From 922d53a791d53b77e5ffcf65003555fae0a0e883 Mon Sep 17 00:00:00 2001
From: Jason Fielder <jason_apple>
Date: Wed, 30 Mar 2022 20:24:39 +0200
Subject: Metal: Adding alternative support for GPU_PRIM_TRI_FAN/LINE_LOOP For
 Metal backend.

- Metal uniform array compatibility in DRW module.
- Guard OpenGL-specific workarounds and flushes behind GPU_type_matches_ex API guard. Add further render boundaries for render paths called outside of the main loop.
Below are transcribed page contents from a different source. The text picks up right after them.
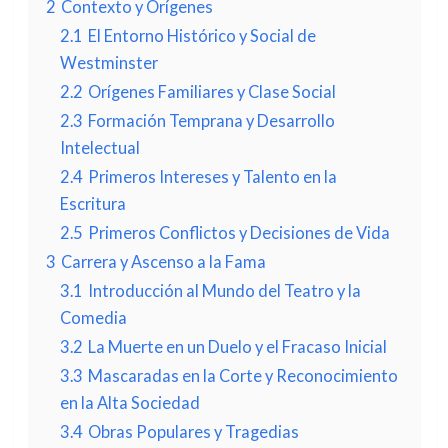
2
Contexto y Orígenes
2.1
El Entorno Histórico y Social de
Westminster
2.2
Orígenes Familiares y Clase Social
2.3
Formación Temprana y Desarrollo
Intelectual
2.4
Primeros Intereses y Talento en la
Escritura
2.5
Primeros Conflictos y Decisiones de Vida
3
Carrera y Ascenso a la Fama
3.1
Introducción al Mundo del Teatro y la
Comedia
3.2
La Muerte en un Duelo y el Fracaso Inicial
3.3
Mascaradas en la Corte y Reconocimiento
en la Alta Sociedad
3.4
Obras Populares y Tragedias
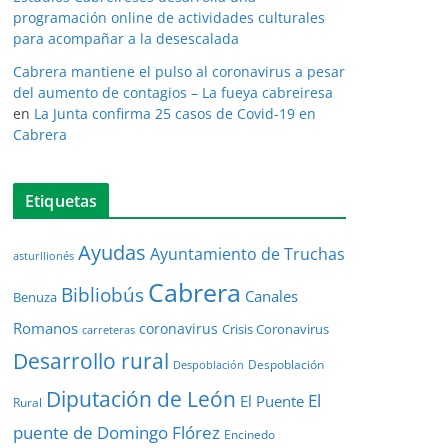
programación online de actividades culturales
para acompañar a la desescalada
Cabrera mantiene el pulso al coronavirus a pesar
del aumento de contagios – La fueya cabreiresa
en
La Junta confirma 25 casos de Covid-19 en
Cabrera
Etiquetas
Ayudas
Ayuntamiento de Truchas
asturllionés
Cabrera
Bibliobús
Canales
Benuza
Romanos
coronavirus
Crisis Coronavirus
carreteras
Desarrollo rural
Despoblación
Despoblación
Diputación de León
El
El Puente
Rural
puente de Domingo Flórez
Encinedo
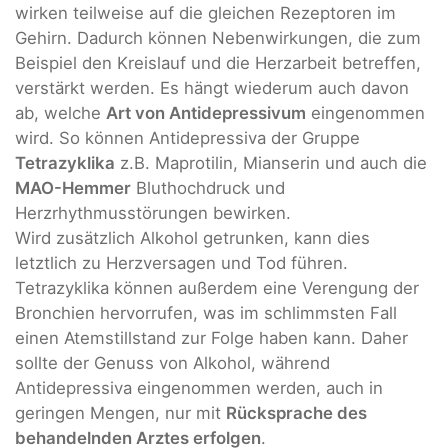
wirken teilweise auf die gleichen Rezeptoren im
Gehirn. Dadurch können Nebenwirkungen, die zum
Beispiel den Kreislauf und die Herzarbeit betreffen,
verstärkt werden. Es hängt wiederum auch davon
ab, welche
Art von Antidepressivum
eingenommen
wird. So können Antidepressiva der Gruppe
Tetrazyklika
z.B. Maprotilin, Mianserin und auch die
MAO-Hemmer
Bluthochdruck und
Herzrhythmusstörungen bewirken.
Wird zusätzlich Alkohol getrunken, kann dies
letztlich zu Herzversagen und Tod führen.
Tetrazyklika können außerdem eine Verengung der
Bronchien hervorrufen, was im schlimmsten Fall
einen Atemstillstand zur Folge haben kann. Daher
sollte der Genuss von Alkohol, während
Antidepressiva eingenommen werden, auch in
geringen Mengen, nur mit
Rücksprache des
behandelnden Arztes erfolgen
.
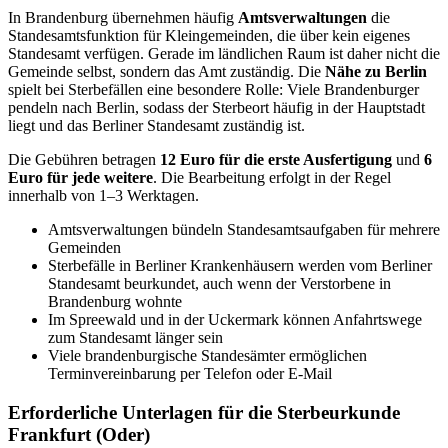
In Brandenburg übernehmen häufig
Amtsverwaltungen
die
Standesamtsfunktion für Kleingemeinden, die über kein eigenes
Standesamt verfügen. Gerade im ländlichen Raum ist daher nicht die
Gemeinde selbst, sondern das Amt zuständig. Die
Nähe zu Berlin
spielt bei Sterbefällen eine besondere Rolle: Viele Brandenburger
pendeln nach Berlin, sodass der Sterbeort häufig in der Hauptstadt
liegt und das Berliner Standesamt zuständig ist.
Die Gebühren betragen
12 Euro für die erste Ausfertigung
und
6
Euro für jede weitere
. Die Bearbeitung erfolgt in der Regel
innerhalb von 1–3 Werktagen.
Amtsverwaltungen bündeln Standesamtsaufgaben für mehrere
Gemeinden
Sterbefälle in Berliner Krankenhäusern werden vom Berliner
Standesamt beurkundet, auch wenn der Verstorbene in
Brandenburg wohnte
Im Spreewald und in der Uckermark können Anfahrtswege
zum Standesamt länger sein
Viele brandenburgische Standesämter ermöglichen
Terminvereinbarung per Telefon oder E-Mail
Erforderliche Unterlagen für die Sterbeurkunde
Frankfurt (Oder)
Authored by Apple: Michael Parkin-White

Ref: T96261

Reviewed By: fclem

Differential Revision: https://developer.blender.org/D14438
---
 source/blender/draw/intern/draw_cache.c          |  5 +-
 source/blender/draw/intern/draw_manager.c        | 29 +++++++--
 source/blender/draw/intern/draw_manager_data.c   |  6 +-
 source/blender/draw/intern/draw_manager_exec.c   | 75 ++++++++++++++++++++++--
 source/blender/draw/intern/draw_manager_shader.c |  6 +-
 5 files changed, 109 insertions(+), 12 deletions(-)

(limited to 'source/blender/draw/intern')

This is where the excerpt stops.